Carra Still, 23, paid tribute to the monarch who was taught to drive in Windsor by her great, great grandmother Violet Cooper, a Sergeant Major in World War II.
“The Queen would have been about 18 when my great, great grandmother taught her to drive in a Range Rover, I’m sad the Queen has gone, she was everybody’s grandmother and afforded the country stability,” she said.
The Queen’s body will remain in Scotland until Tuesday night (local time) when the Princess Royal will accompany her late mother from Edinburgh Airport to RAF Northolt.
The coffin will be met by a Guard of Honour from the King’s Guard as it arrives at Buckingham Palace.
King Charles and Queen Camilla will watch as it is carried to the Bow Room where chaplains will keep watch.
On Wednesday, there will be a horse and carriage procession through the streets of London to Westminster Hall.
At Windsor Castle, where the coffin will travel in a final procession to St George’s Chapel for her burial, was on Monday overwhelmed with more than 100,000 mourners.
Colin Rayner, a former mayor of Windsor, said the town was expecting twice as many next week.
“When Harry and Meghan were married, we stopped counting at 200,000 people, this will be bigger than that,” he said.
Mr Rayner, 64, who was having a drink in the Prince Harry pub in Windsor, said the death of the Queen was devastating.
“We just cried when we heard the news,” he said.
“But we’re relieved because King Charles III has stepped up to the plate.

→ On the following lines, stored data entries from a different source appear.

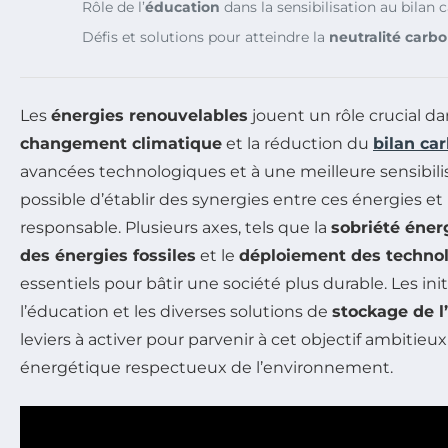
Rôle de l’
éducation
dans la sensibilisation au bilan 
Défis et solutions pour atteindre la
neutralité carb
Les
énergies renouvelables
jouent un rôle crucial dan
changement climatique
et la réduction du
bilan ca
avancées technologiques et à une meilleure sensibilisa
possible d’établir des synergies entre ces énergies
responsable. Plusieurs axes, tels que la
sobriété éner
des énergies fossiles
et le
déploiement des technol
essentiels pour bâtir une société plus durable. Les initi
l’éducation et les diverses solutions de
stockage de l
leviers à activer pour parvenir à cet objectif ambitieux
énergétique respectueux de l’environnement.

It took us seven weeks to find a new Prime Minister but only a second to get a new Head of State.”
Tens of thousands lined Windsor High Street to watch a marching band, before Mayor Christine Bateson, officially farewelled Queen Elizabeth and welcomed King Charles III.
A town crier then led a stirring rendition of God Save the King, with the patriot crowd joining in.
Some children sat on two-metre high windowsills to get a better view of the ceremony in front of the Queen Victoria statue, which stands in the shadows of the castle.